This video provides a comprehensive yet accessible introduction to large language models (LLMs) like ChatGPT. Karpathy aims to explain the inner workings of LLMs, demystifying their capabilities and limitations, and highlighting potential pitfalls. He covers the entire pipeline of LLM development, from data collection and preprocessing to model training and inference.
LLM Development Pipeline: The video details the three main stages of LLM development: pre-training (gathering and processing internet text data), supervised fine-tuning (training on human-generated conversations), and reinforcement learning (refining the model through trial and error).
Tokenization: Raw text is converted into tokens (numerical representations of text units) through a process called tokenization. The choice of vocabulary size and tokenization method significantly impacts model performance and efficiency.
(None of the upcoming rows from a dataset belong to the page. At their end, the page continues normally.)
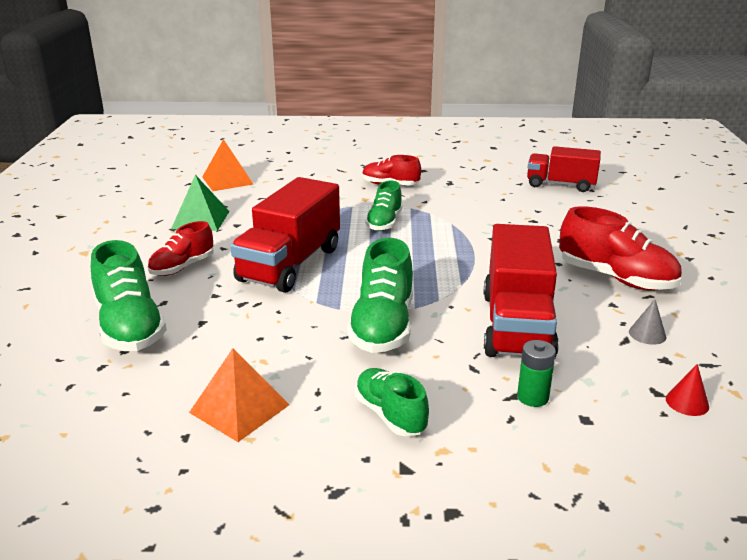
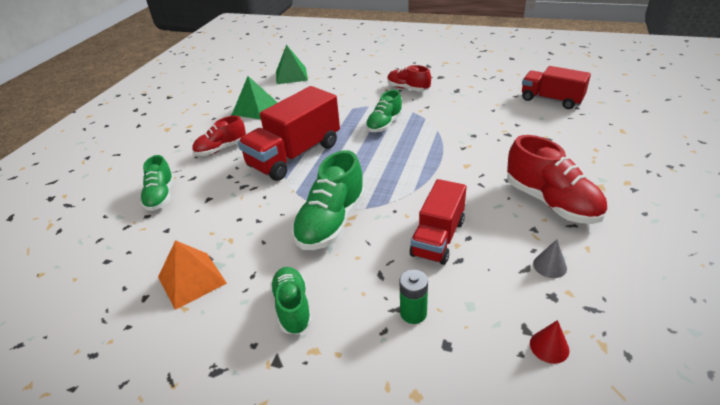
camera: 20 degrees right, 10 degrees up
green shoe [91,240,167,351] -> green shoe [140,155,174,211], size x0.63
orange pyramid [202,139,254,191] -> green pyramid [276,45,308,84]
red truck [484,224,559,358] -> red truck [410,179,467,265], size x0.65

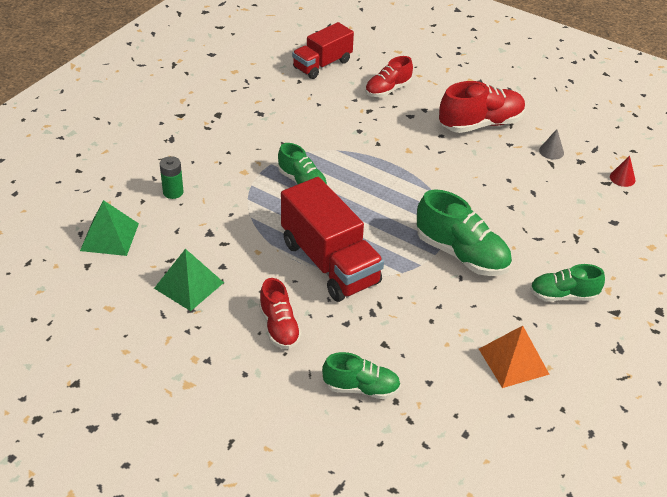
camera: 80 degrees left, 5 degrees up
red shoe [387,65,431,92] -> red shoe moved to [365,56,413,97]
green battery [399,270,428,324] -> green battery moved to [160,156,184,199]
red truck [410,179,467,265] -> none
Neural Network Internals: LLMs use transformer neural networks with billions of parameters. Training involves adjusting these parameters to predict the probability of the next token in a sequence, based on the preceding context.
Inference and Generation: Generating text involves starting with a prefix (input prompt) and iteratively sampling tokens based on the model's probability distribution. This process is stochastic, leading to variations in output even with the same input.
Hallucinations and Mitigations: LLMs can hallucinate (fabricate information). Mitigations include training the model to explicitly state "I don't know" when uncertain and incorporating tools like web search to access external information.
Reinforcement Learning: Reinforcement learning further refines model performance by rewarding successful problem-solving strategies and penalizing incorrect ones. This iterative process helps the model discover optimal approaches to different tasks.
RLHF (Reinforcement Learning from Human Feedback): This technique uses a reward model (a separate neural network) to simulate human preferences, making reinforcement learning scalable even in unverifiable domains (e.g., creative writing).
The FineWeb dataset is approximately 44 terabytes of disk space and contains about 15 trillion tokens. The video states that Common Crawl data is a major contributor to many LLM datasets, and it had indexed 2.7 billion web pages by 2024. However, a direct comparison of the size of Common Crawl data used in FineWeb isn't explicitly given. The transcript only indicates that Common Crawl data is a starting point, which undergoes extensive filtering and processing before becoming the FineWeb dataset.
The byte pair encoding algorithm aims to reduce the length of a token sequence while increasing the vocabulary size. It works by identifying frequently occurring pairs of consecutive bytes (or symbols) in the text data. These pairs are then replaced with a new, single symbol (a new token with a unique ID). This process is iterated, creating new symbols for common consecutive symbol pairs, further compressing the sequence. The result is a shorter sequence of tokens, but with a larger vocabulary of possible symbols (tokens). In practice, this often leads to a vocabulary size of around 100,000 tokens, as exemplified by GPT-4's use of 100,277 tokens.
During each forward pass in LLM training, the input consists of sequences of tokens, which can range in length from zero up to a defined maximum context length (e.g., 8,000 tokens). The output of the forward pass is a probability distribution over all possible tokens in the model's vocabulary (which can be around 100,000 tokens). This distribution represents the model's prediction for what the next token in the sequence is likely to be.
The post-training step Karpathy describes, where human labelers create query-answer pairs to train the base model into an assistant, is called Supervised Fine-Tuning (SFT).
While it is a form of fine-tuning, it is not LoRA (Low-Rank Adaptation) or RLHF (Reinforcement Learning from Human Feedback). LoRA is a parameter-efficient fine-tuning technique, and RLHF is a separate, later stage that uses reinforcement learning based on human preferences. SFT specifically involves training the model on curated datasets of prompt-response pairs, directly teaching it desired behaviors through supervised learning.
The method described for mitigating hallucinations, where the model is prompted with context to generate questions and answers, then interrogated without context to identify knowledge gaps, and subsequently fine-tuned with "I don't know" as the correct answer for those gaps, is a process of probing and fine-tuning for factuality.
While not a single, universally standardized term like "SFT" or "RLHF," this approach falls under the umbrella of data curation and fine-tuning to improve model factuality and reduce hallucinations. The core idea is to empirically identify the model's knowledge boundaries and then explicitly train it on how to handle those boundaries by admitting ignorance.